> Task details
Extract the full listing verbatim and drop any pictures from your copy.

> Data
Start of Block

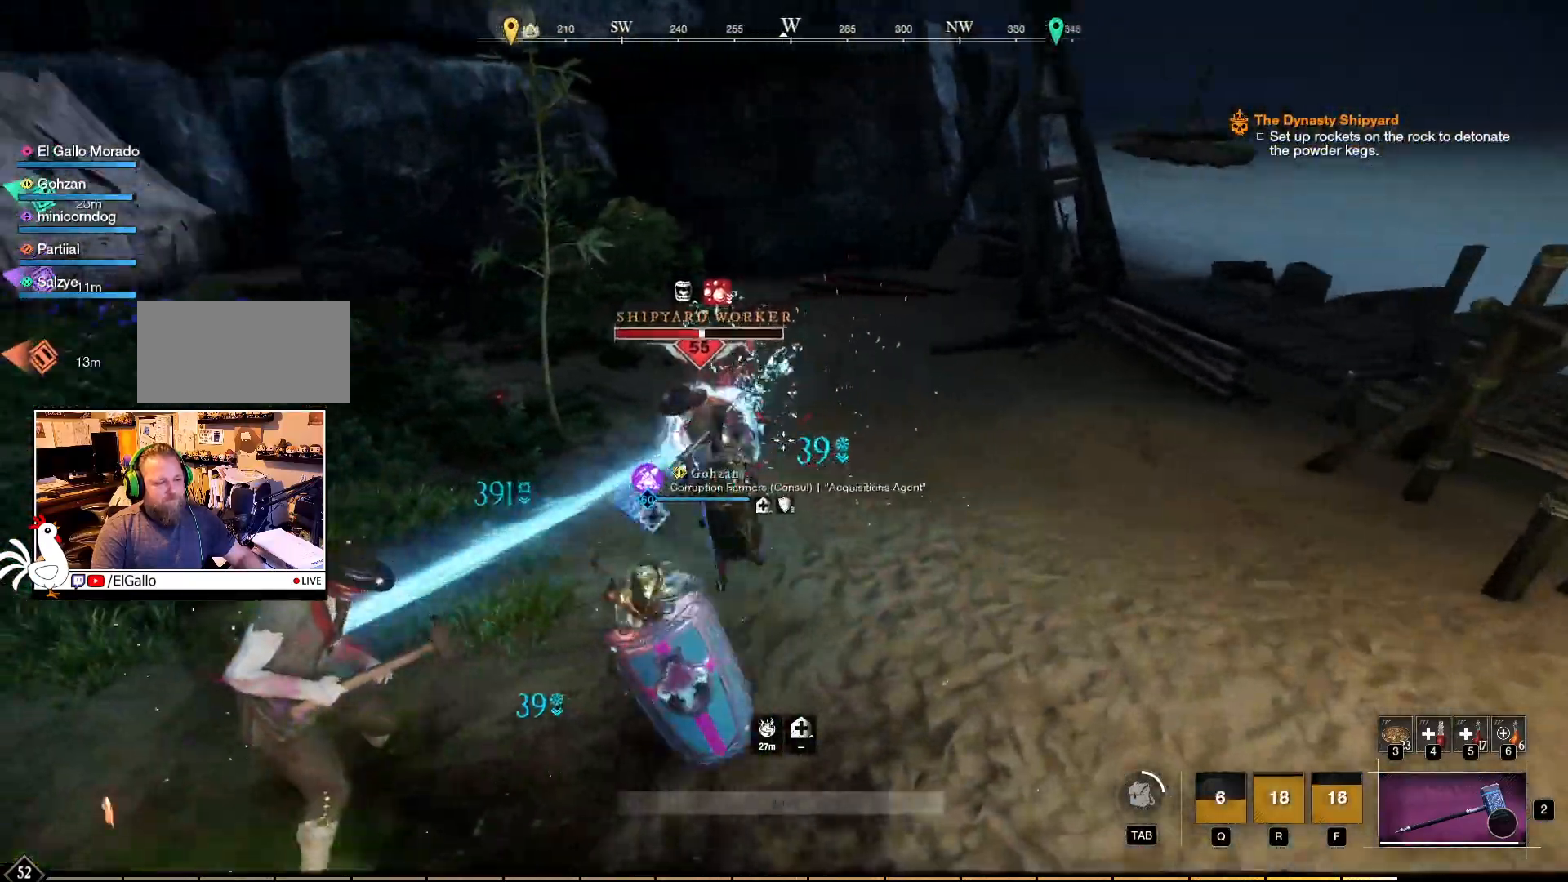
{"keys": ["w"], "mouse": ["left", "right"], "events": []}
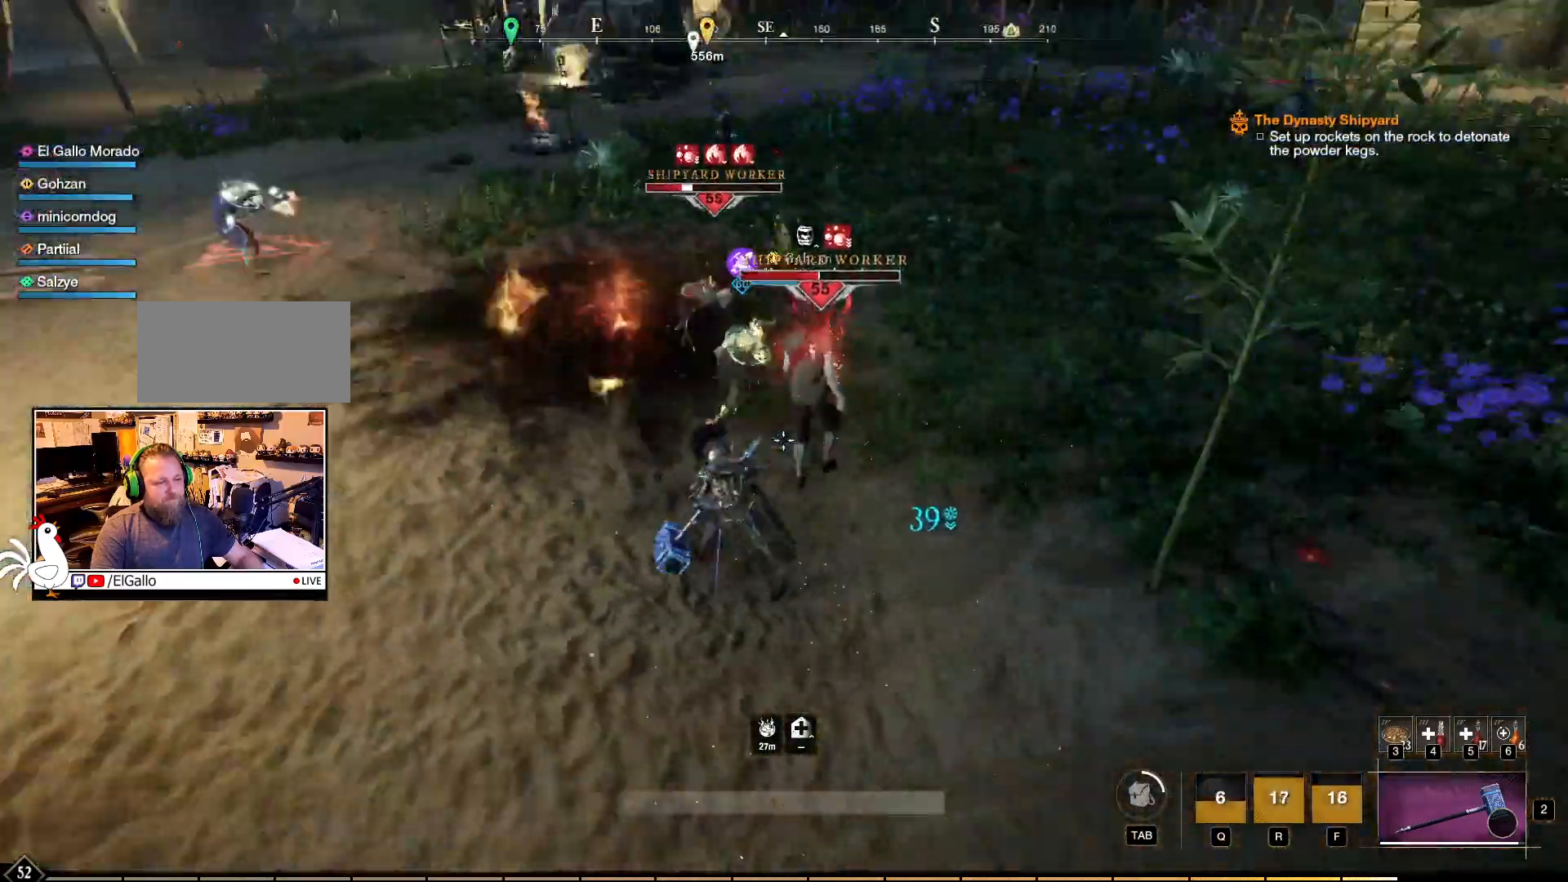
{"keys": [], "mouse": ["right"], "events": [[400, "mouse_left", "up"], [500, "w", "up"]]}
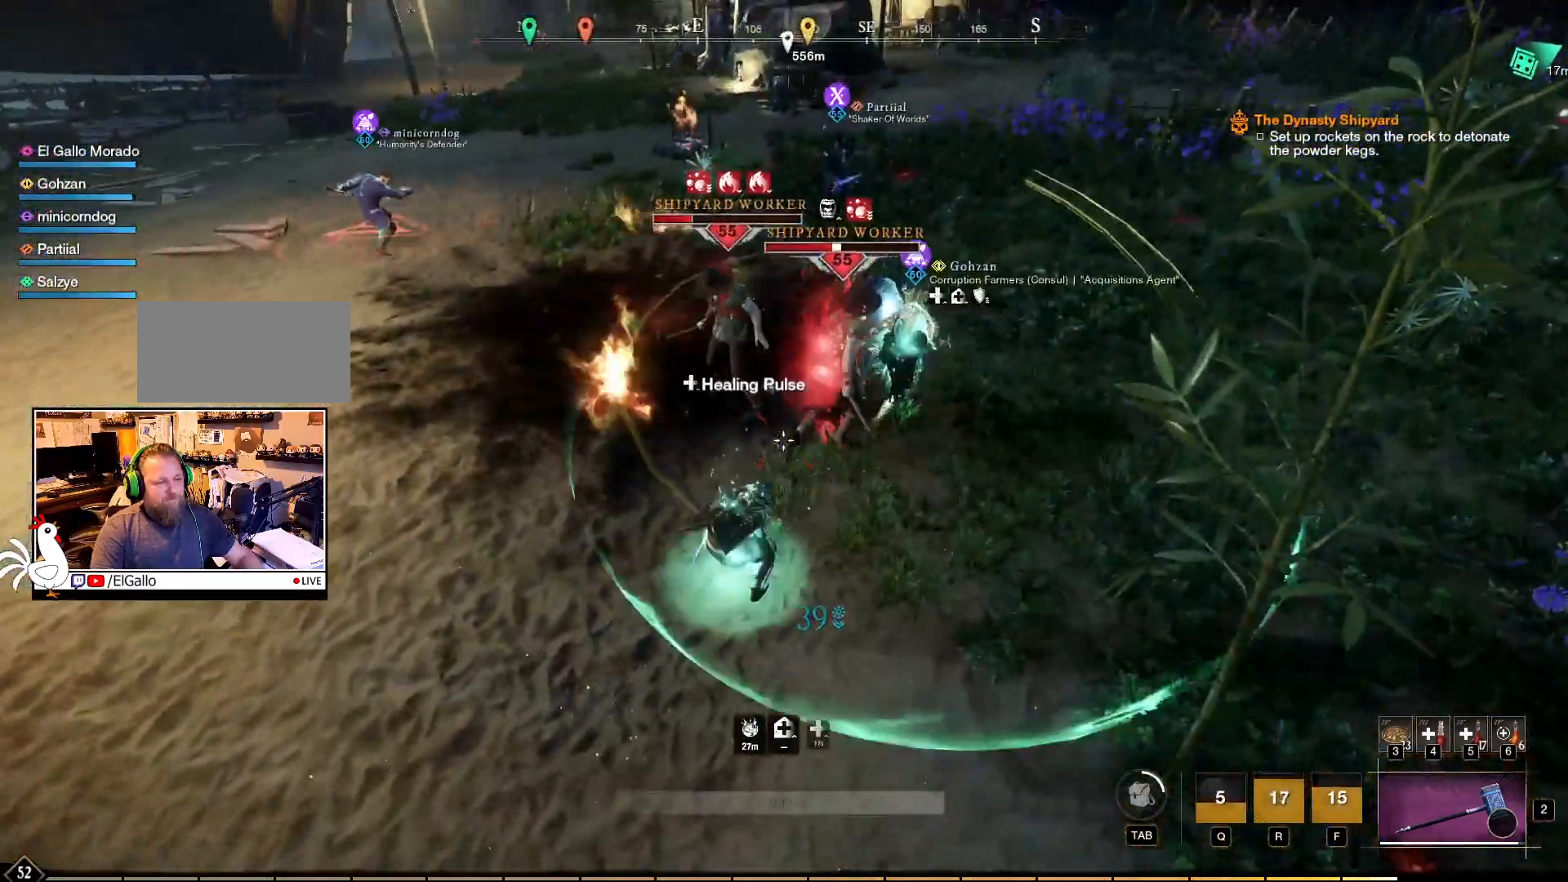
{"keys": ["w"], "mouse": ["left", "right"], "events": [[200, "mouse_left", "down"], [317, "w", "down"], [350, "mouse_left", "up"], [450, "mouse_left", "down"]]}
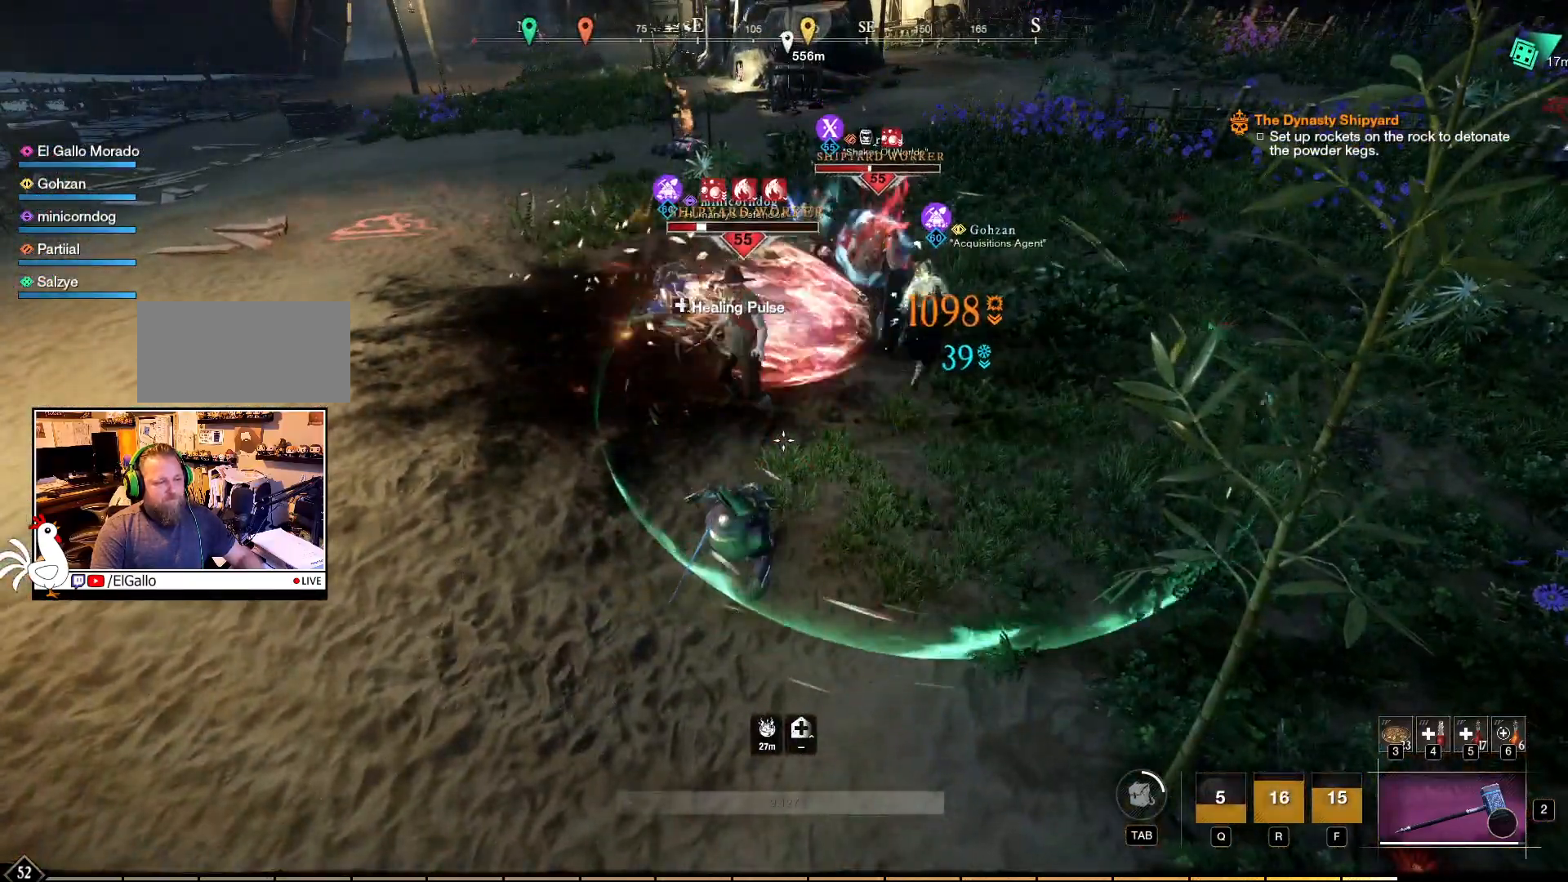
{"keys": ["w"], "mouse": ["left", "right"], "events": [[17, "mouse_left", "up"], [100, "mouse_left", "down"], [183, "mouse_left", "up"], [250, "mouse_left", "down"], [350, "mouse_left", "up"], [417, "mouse_left", "down"]]}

End of Block

> Exercise output
{"keys": ["w"], "mouse": ["left", "right"], "events": []}
{"keys": [], "mouse": ["right"], "events": [[400, "mouse_left", "up"], [500, "w", "up"]]}
{"keys": ["w"], "mouse": ["left", "right"], "events": [[200, "mouse_left", "down"], [317, "w", "down"], [350, "mouse_left", "up"], [450, "mouse_left", "down"]]}
{"keys": ["w"], "mouse": ["left", "right"], "events": [[17, "mouse_left", "up"], [100, "mouse_left", "down"], [183, "mouse_left", "up"], [250, "mouse_left", "down"], [350, "mouse_left", "up"], [417, "mouse_left", "down"]]}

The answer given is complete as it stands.